Le Cadre PETRA-E a plusieurs objectifs, les principaux groupes cibles étant les traducteurs et les institutions qui offrent des programmes de traduction littéraire. Pour les apprenants, le Cadre est conçu comme un outil didactique pratique permettant d’évaluer leur niveau de compétence et de planifier leur parcours dans l’enseignement; le Cadre leur permet de repérer les lacunes dans leur expertise et de décider des mesures à prendre pour les combler. Les traducteurs professionnels peuvent utiliser le Cadre pour déterminer quel type de traducteur littéraire ils veulent devenir : un traducteur plutôt pragmatique, un traducteur plus orienté vers la réflexion et désireux de transmettre son expérience, un traducteur écrivant sur son métier, et ainsi de suite. Les instituts de formation peuvent utiliser le Cadre comme outil servant à définir le niveau des programmes qu’ils proposent et à programmer leurs cursus – c’est-à-dire les contenus des enseignements, la distribution des compétences selon une certaine ligne directrice pédagogique, etc. – qu’il s’agisse de programmes d’enseignement à court terme ou à long terme. Bien qu’il n’ait pas été conçu comme un outil politique, le Cadre peut également permettre de comparer les programmes de diverses institutions dans toute l’Europe.

 

Perspectives

Le Cadre PETRA-E sera publié en huit langues sur papier et sur le site web PETRA-E. Au final, le site web contiendra du matériel supplémentaire – exemples, références, modèles de cours, tests, etc. Le développement complet du site web sera sans doute confié à un projet futur. Le Cadre accumulera et accroîtra l’expertise dans les domaines de l’enseignement et de la formation du traducteur littéraires. En ce sens, il demeurera un travail en cours et, pour tous ceux qui sont engagés dans le développement professionnel, l’enseignement et la formation du traducteur littéraire, une invitation à poursuivre la réflexion.
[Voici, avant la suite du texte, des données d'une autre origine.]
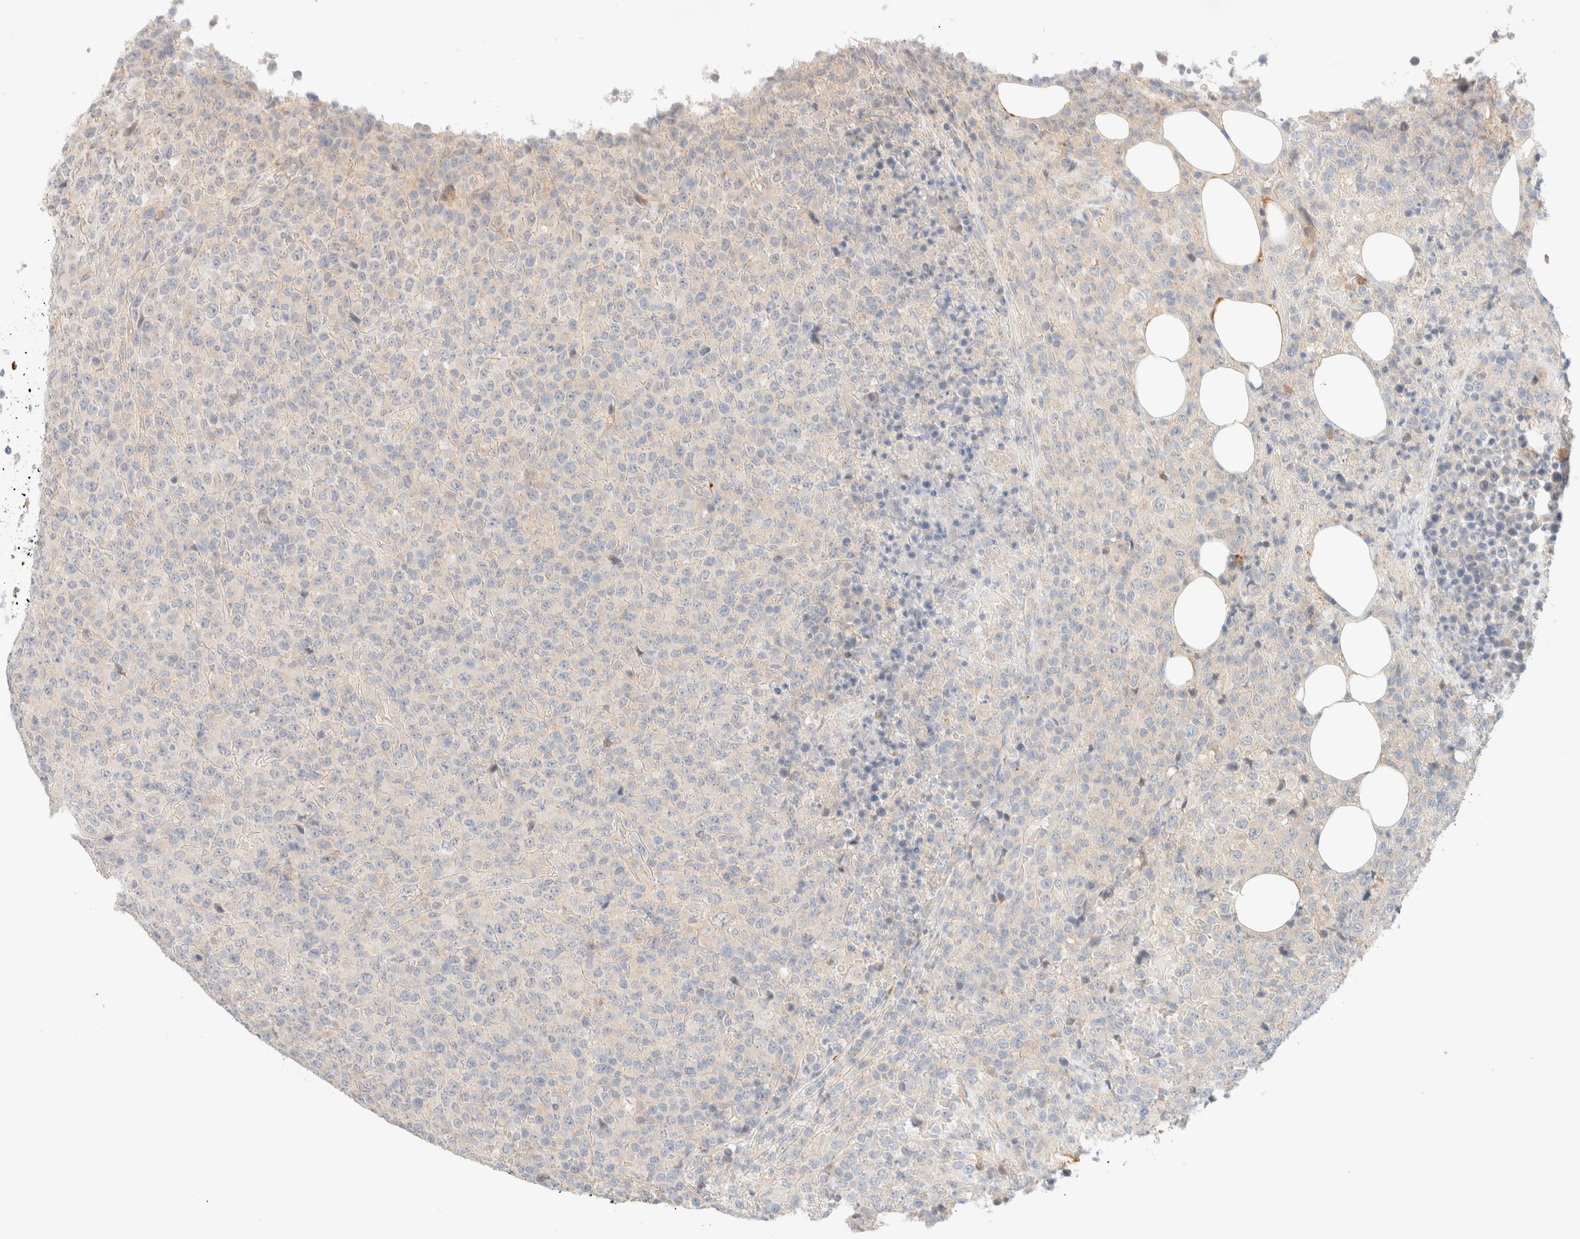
{"staining": {"intensity": "negative", "quantity": "none", "location": "none"}, "tissue": "lymphoma", "cell_type": "Tumor cells", "image_type": "cancer", "snomed": [{"axis": "morphology", "description": "Malignant lymphoma, non-Hodgkin's type, High grade"}, {"axis": "topography", "description": "Lymph node"}], "caption": "Immunohistochemistry of human high-grade malignant lymphoma, non-Hodgkin's type exhibits no expression in tumor cells.", "gene": "SGSM2", "patient": {"sex": "male", "age": 13}}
Si le Cadre parvient à promouvoir la collaboration entre les divers programmes européens et les prestataires de formations, il permettra de renforcer le réseau qui englobe la formation et l’enseignement dans le domaine de la traduction littéraire et, dès lors  il contribuera à élever le niveau d’une culture florissante de la traduction en Europe.

 

[1]  Voir Ingrid Lunt, José María Peiró, Ype Poortinga, Robert A. Roe, EuroPsy: Standards and Quality in Education for Professional Psychologists. Boston, Göttingen: Hogrefe Publishing 2015, p. 70.